Questions
a. Return the part of the matrix multiplication thread from "Say I have the" up to and including "this field $2=-1$.".
b. In the matrix multiplication thread, what order does the answer give for the matrix B in SL(2,3)?

Selected passage
____
Special linear group matrix multiplication

Question

I've been trying to figure out how the group $SL(2,3)$ works but I don't really understand it.

Say I have the matrix $B = \begin{pmatrix} 1 &1 \\ 1 & -1 \end{pmatrix}$ then how should I calculate $B^2$. (apparently B has order 2)

Answer 1

I guess that with SL$(2,3)$ you mean SL$_2(\Bbb F_3)$, that is all $2\times 2$ matrices with coefficients in the finite field $\Bbb F_3$. I remind you that in this field $2=-1$.

In such case, yourmatrix $B$ has order $4$. Indeed, as you have already commented above,

$$B^2= \begin{pmatrix} 1 & 1\\ 1 & -1 \end{pmatrix} \begin{pmatrix} 1 & 1\\ 1 & -1 \end{pmatrix}= \begin{pmatrix} 2 & 0\\ 0 & 2 \end{pmatrix}= \begin{pmatrix} -1 & 0\\ 0 & -1 \end{pmatrix}$$

Similarly

$$B^3= \begin{pmatrix} 1 & 1\\ 1 & -1 \end{pmatrix} \begin{pmatrix} 2 & 0\\ 0 & 2 \end{pmatrix}= \begin{pmatrix} 2 & 2\\ 2 & -2 \end{pmatrix}= \begin{pmatrix} 2 & 2\\ 2 & 1 \end{pmatrix}$$

Finally $$B^4=(B^2)^2= \begin{pmatrix} 1 & 0\\ 0 & 1 \end{pmatrix}$$

However, the matrix $B$ has order $2$ if you consider PSL$_2(\Bbb F_3)$, defined as

$$ \text{SL}_2(\Bbb F_3)/\{\pm Id\}$$
____
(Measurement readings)
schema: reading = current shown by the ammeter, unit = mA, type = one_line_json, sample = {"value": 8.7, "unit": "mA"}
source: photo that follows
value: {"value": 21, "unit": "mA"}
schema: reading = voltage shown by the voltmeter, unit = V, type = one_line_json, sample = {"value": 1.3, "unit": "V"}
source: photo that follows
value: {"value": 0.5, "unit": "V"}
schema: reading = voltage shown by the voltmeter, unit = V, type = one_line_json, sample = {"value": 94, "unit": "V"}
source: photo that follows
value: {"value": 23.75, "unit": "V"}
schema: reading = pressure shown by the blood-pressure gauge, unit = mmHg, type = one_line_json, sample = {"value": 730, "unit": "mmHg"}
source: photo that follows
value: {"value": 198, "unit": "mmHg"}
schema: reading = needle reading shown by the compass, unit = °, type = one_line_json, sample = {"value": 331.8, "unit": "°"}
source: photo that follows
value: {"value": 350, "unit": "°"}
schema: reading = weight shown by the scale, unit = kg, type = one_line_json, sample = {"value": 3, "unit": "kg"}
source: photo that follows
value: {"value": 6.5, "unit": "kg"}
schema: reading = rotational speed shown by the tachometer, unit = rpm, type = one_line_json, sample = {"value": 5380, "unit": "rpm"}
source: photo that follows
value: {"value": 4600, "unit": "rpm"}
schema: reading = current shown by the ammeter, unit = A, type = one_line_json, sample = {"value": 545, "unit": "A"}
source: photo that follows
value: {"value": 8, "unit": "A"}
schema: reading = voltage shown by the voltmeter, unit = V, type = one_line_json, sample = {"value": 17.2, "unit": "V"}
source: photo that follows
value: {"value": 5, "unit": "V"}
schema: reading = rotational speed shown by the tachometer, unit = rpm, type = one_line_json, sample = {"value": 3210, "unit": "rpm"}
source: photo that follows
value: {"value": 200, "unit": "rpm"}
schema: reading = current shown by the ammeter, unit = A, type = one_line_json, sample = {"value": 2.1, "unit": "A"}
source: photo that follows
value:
____
Answers for each item
a.
Say I have the matrix $B = \begin{pmatrix} 1 &1 \\ 1 & -1 \end{pmatrix}$ then how should I calculate $B^2$. (apparently B has order 2)

Answer 1

I guess that with SL$(2,3)$ you mean SL$_2(\Bbb F_3)$, that is all $2\times 2$ matrices with coefficients in the finite field $\Bbb F_3$. I remind you that in this field $2=-1$.

b. B has order 4.